## RECORDED DATA
--------

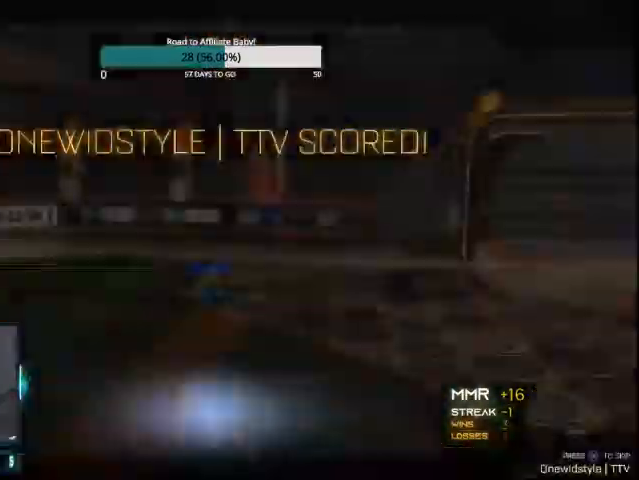
{"buttons": ["CROSS"], "left_stick": "center", "right_stick": "center", "events": [[500, "CROSS", "down"]]}
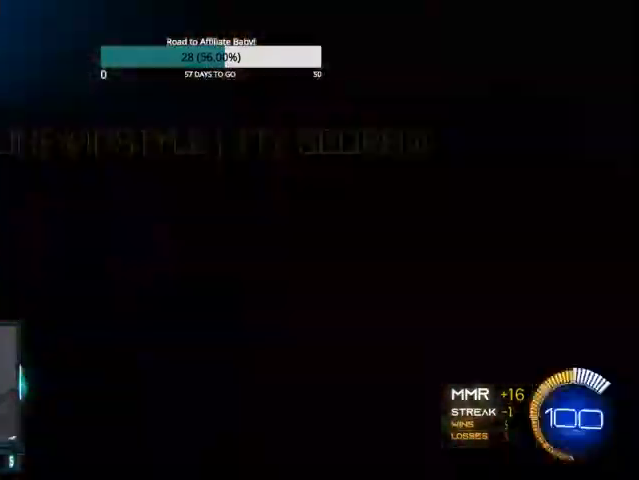
{"buttons": [], "left_stick": "center", "right_stick": "center", "events": [[67, "CROSS", "up"]]}
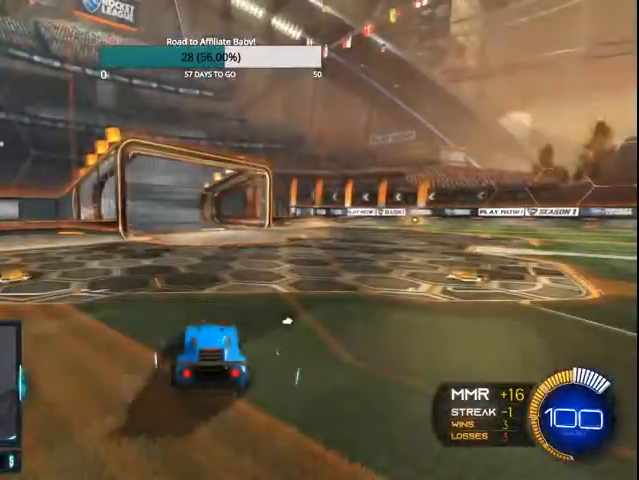
{"buttons": [], "left_stick": "center", "right_stick": "center", "events": [[267, "TRIANGLE", "down"], [367, "TRIANGLE", "up"]]}
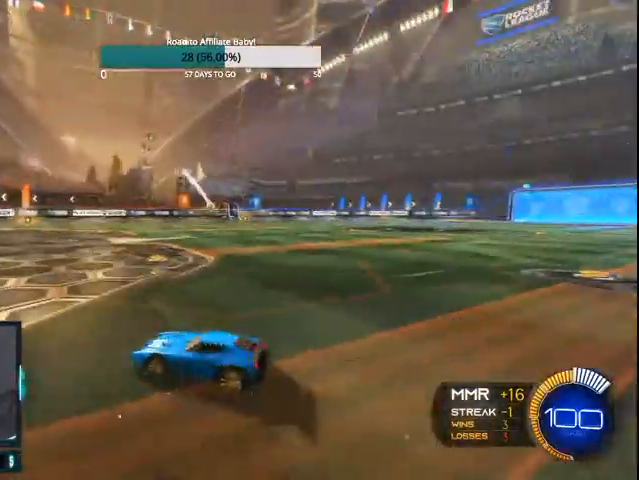
{"buttons": ["CROSS", "CIRCLE", "R2"], "left_stick": "down-right", "right_stick": "center", "events": [[400, "CIRCLE", "down"], [400, "R2", "down"], [467, "CROSS", "down"], [467, "left_stick", "down-right"]]}
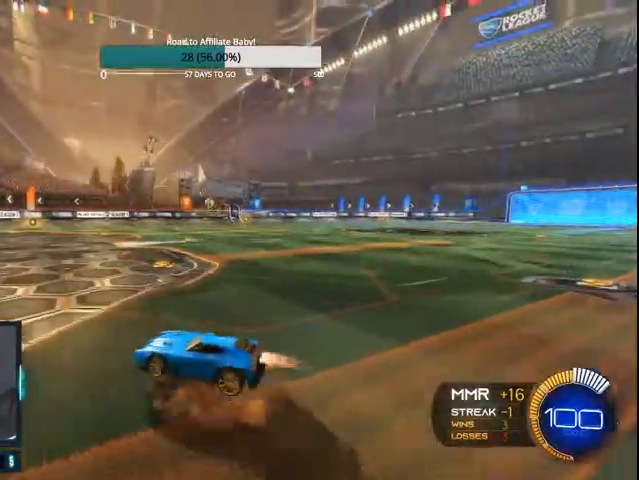
{"buttons": ["CROSS", "CIRCLE", "R2"], "left_stick": "center", "right_stick": "center", "events": [[133, "CROSS", "up"], [200, "left_stick", "center"], [467, "CROSS", "down"]]}
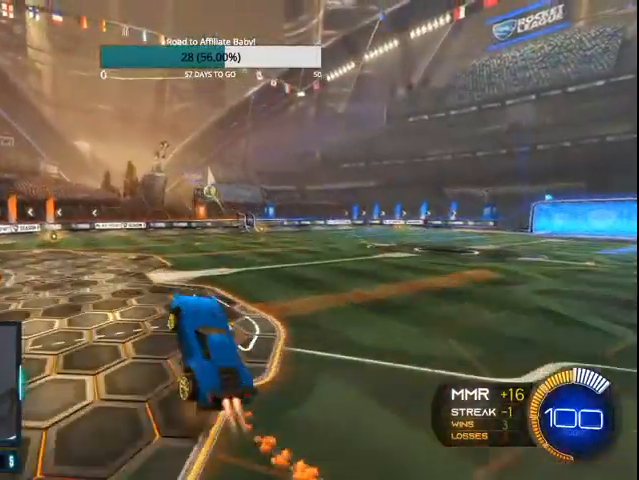
{"buttons": ["R2"], "left_stick": "left", "right_stick": "center"}
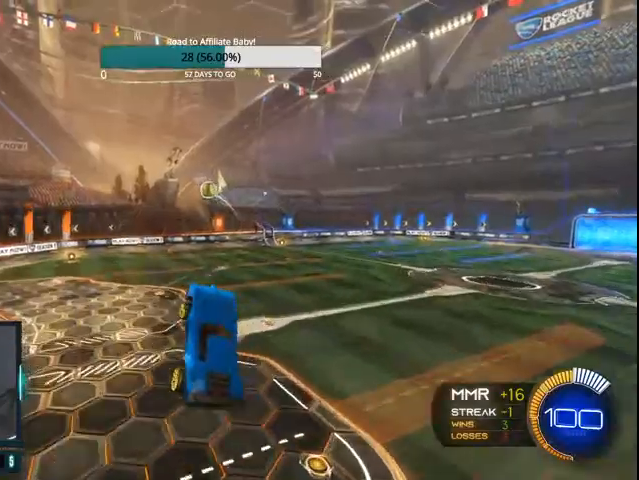
{"buttons": ["CIRCLE", "L1", "R2"], "left_stick": "left", "right_stick": "center", "events": [[67, "CIRCLE", "down"], [133, "L1", "down"], [133, "left_stick", "center"], [200, "L1", "up"], [233, "CIRCLE", "up"], [300, "left_stick", "up-left"], [367, "CIRCLE", "down"], [367, "L1", "down"], [467, "left_stick", "left"]]}
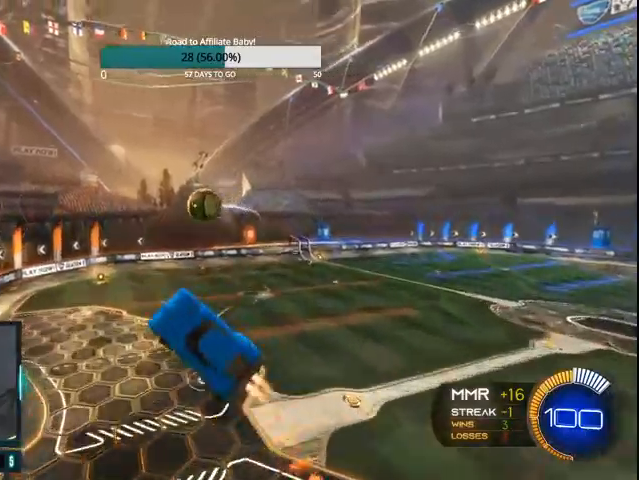
{"buttons": ["CIRCLE", "L1"], "left_stick": "left", "right_stick": "center", "events": [[500, "R2", "up"]]}
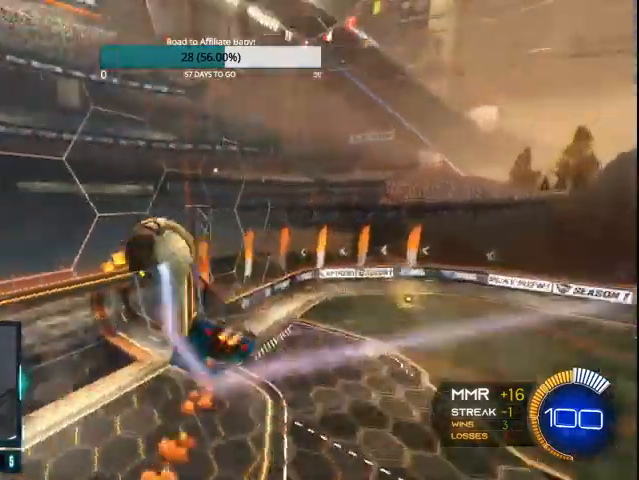
{"buttons": [], "left_stick": "center", "right_stick": "center", "events": [[33, "CIRCLE", "up"], [167, "L1", "up"], [233, "left_stick", "center"]]}
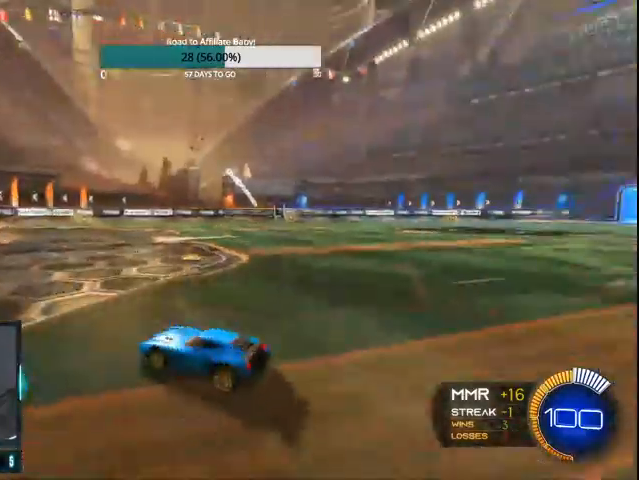
{"buttons": ["CROSS", "CIRCLE", "R2"], "left_stick": "center", "right_stick": "center", "events": [[167, "left_stick", "down-right"], [200, "CIRCLE", "down"], [200, "CROSS", "down"], [200, "R2", "down"], [400, "CROSS", "up"], [433, "left_stick", "center"], [467, "CROSS", "down"]]}
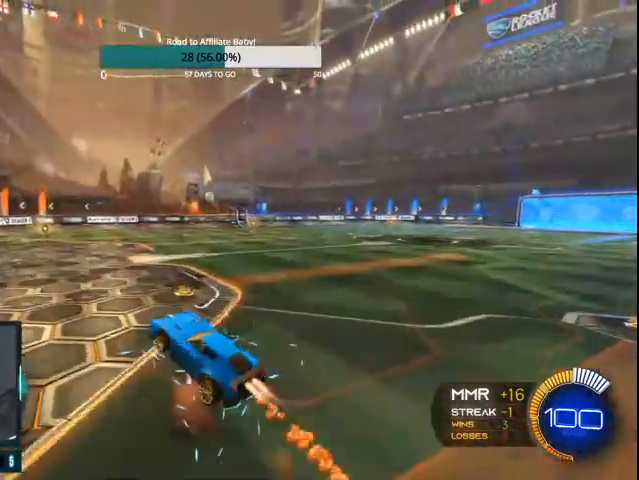
{"buttons": ["CIRCLE", "R2"], "left_stick": "down", "right_stick": "center", "events": [[100, "CROSS", "up"], [200, "left_stick", "up"], [300, "left_stick", "center"], [500, "left_stick", "down"]]}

--------

## PROBLEM STATEMENT
Without the pictures, write out all of the material exactly.

## REPLY
{"buttons": ["CROSS"], "left_stick": "center", "right_stick": "center", "events": [[500, "CROSS", "down"]]}
{"buttons": [], "left_stick": "center", "right_stick": "center", "events": [[67, "CROSS", "up"]]}
{"buttons": [], "left_stick": "center", "right_stick": "center", "events": [[267, "TRIANGLE", "down"], [367, "TRIANGLE", "up"]]}
{"buttons": ["CROSS", "CIRCLE", "R2"], "left_stick": "down-right", "right_stick": "center", "events": [[400, "CIRCLE", "down"], [400, "R2", "down"], [467, "CROSS", "down"], [467, "left_stick", "down-right"]]}
{"buttons": ["CROSS", "CIRCLE", "R2"], "left_stick": "center", "right_stick": "center", "events": [[133, "CROSS", "up"], [200, "left_stick", "center"], [467, "CROSS", "down"]]}
{"buttons": ["R2"], "left_stick": "left", "right_stick": "center"}
{"buttons": ["CIRCLE", "L1", "R2"], "left_stick": "left", "right_stick": "center", "events": [[67, "CIRCLE", "down"], [133, "L1", "down"], [133, "left_stick", "center"], [200, "L1", "up"], [233, "CIRCLE", "up"], [300, "left_stick", "up-left"], [367, "CIRCLE", "down"], [367, "L1", "down"], [467, "left_stick", "left"]]}
{"buttons": ["CIRCLE", "L1"], "left_stick": "left", "right_stick": "center", "events": [[500, "R2", "up"]]}
{"buttons": [], "left_stick": "center", "right_stick": "center", "events": [[33, "CIRCLE", "up"], [167, "L1", "up"], [233, "left_stick", "center"]]}
{"buttons": ["CROSS", "CIRCLE", "R2"], "left_stick": "center", "right_stick": "center", "events": [[167, "left_stick", "down-right"], [200, "CIRCLE", "down"], [200, "CROSS", "down"], [200, "R2", "down"], [400, "CROSS", "up"], [433, "left_stick", "center"], [467, "CROSS", "down"]]}
{"buttons": ["CIRCLE", "R2"], "left_stick": "down", "right_stick": "center", "events": [[100, "CROSS", "up"], [200, "left_stick", "up"], [300, "left_stick", "center"], [500, "left_stick", "down"]]}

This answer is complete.